The following example demonstrates a plugin that manages spot instances by:
- Preventing non-preemptible pods from being scheduled on spot instances
- Scoring spot instances lower to increase their chances of being freed for scaling
- Using node labels to identify spot instances
type SpotInstancePlugin struct {
// Configuration parameters
spotLabelKey string
spotLabelValue string
nonSpotScore float64
}
func NewSpotInstancePlugin(args map[string]string) Plugin {
return &SpotInstancePlugin{
spotLabelKey: "kai.scheduler/instance-type",
spotLabelValue: "spot",
nonSpotScore: 1000, // Non-Spot instances get the score which will rank them higher. For reference on the score used by other plugins, check out scheduler/pkg/plugins/scores/scores.go
}
}
func (sp *SpotInstancePlugin) Name() string {
return "spot-instance-manager"
}
func (sp *SpotInstancePlugin) OnSessionOpen(ssn *Session) {
// Register predicate to prevent non-preemptible pods on spot instances
ssn.AddPredicateFn(func(task *pod_info.PodInfo, job *podgroup_info.PodGroupInfo, node *node_info.NodeInfo) error {
// Ignore preemptible jobs
if job.IsPreemptibleJob() {
return nil
}
// Check if node is a spot instance
isSpot := node.Node.Labels[sp.spotLabelKey] == sp.spotLabelValue
if !isSpot {
return nil
}
return fmt.Errorf("non-preemptible pod %s cannot be scheduled on spot instance %s",
task.Name, node.Name)
})
// Register scoring function to prefer regular instances over spot instances
ssn.AddNodeOrderFn(func(task *pod_info.PodInfo, node *node_info.NodeInfo) (float64, error) {
// Check if node is a spot instance
isSpot := node.Node.Labels[sp.spotLabelKey] == sp.spotLabelValue
if isSpot {
// Return 0 as score, thus not boosting spot nodes
return 0, nil
}
// Return score of 1000 which will boost non-spot nodes
return sp.nonSpotScore, nil
})
}
func (sp *SpotInstancePlugin) OnSessionClose(ssn *Session) {
// No cleanup needed in our case
}- Label spot instances with
kai.scheduler/instance-type=spot - Register the plugin in your scheduler configuration:
RegisterPluginBuilder("spot-instance-manager", NewSpotInstancePlugin)- Predicate: Checks if a node is a spot instance and prevents non-preemptible pods from being scheduled on it
- Scoring:
- Regular instances get a score of 1000 (GpuSharing constant)
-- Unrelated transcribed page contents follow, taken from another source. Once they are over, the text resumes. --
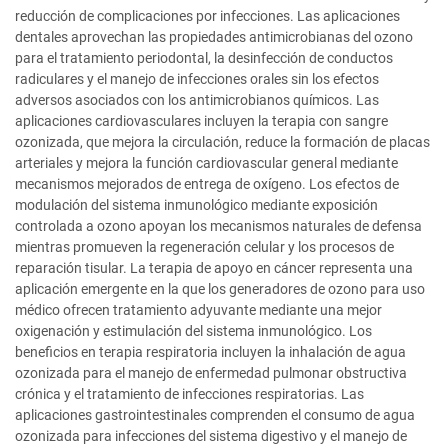
reducción de complicaciones por infecciones. Las aplicaciones
dentales aprovechan las propiedades antimicrobianas del ozono
para el tratamiento periodontal, la desinfección de conductos
radiculares y el manejo de infecciones orales sin los efectos
adversos asociados con los antimicrobianos químicos. Las
aplicaciones cardiovasculares incluyen la terapia con sangre
ozonizada, que mejora la circulación, reduce la formación de placas
arteriales y mejora la función cardiovascular general mediante
mecanismos mejorados de entrega de oxígeno. Los efectos de
modulación del sistema inmunológico mediante exposición
controlada a ozono apoyan los mecanismos naturales de defensa
mientras promueven la regeneración celular y los procesos de
reparación tisular. La terapia de apoyo en cáncer representa una
aplicación emergente en la que los generadores de ozono para uso
médico ofrecen tratamiento adyuvante mediante una mejor
oxigenación y estimulación del sistema inmunológico. Los
beneficios en terapia respiratoria incluyen la inhalación de agua
ozonizada para el manejo de enfermedad pulmonar obstructiva
crónica y el tratamiento de infecciones respiratorias. Las
aplicaciones gastrointestinales comprenden el consumo de agua
ozonizada para infecciones del sistema digestivo y el manejo de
- Spot instances get a score of 0, making them less preferred for scheduling
- The scheduler sums scores from all plugins, so regular instances will be preferred over spot instances
- Configuration:
- Uses node labels to identify spot instances (
kai.scheduler/instance-type=spot)
- Uses node labels to identify spot instances (
This plugin helps manage spot instances by:
- Ensuring only preemptible workloads run on spot instances
- Making spot instances less preferred for scheduling by not boosting their score
- Providing flexibility through configuration parameters
This documentation covers the main extension points of the scheduler plugin mechanism. For more detailed information about specific plugin implementations or advanced features, please refer to the codebase examples and tests.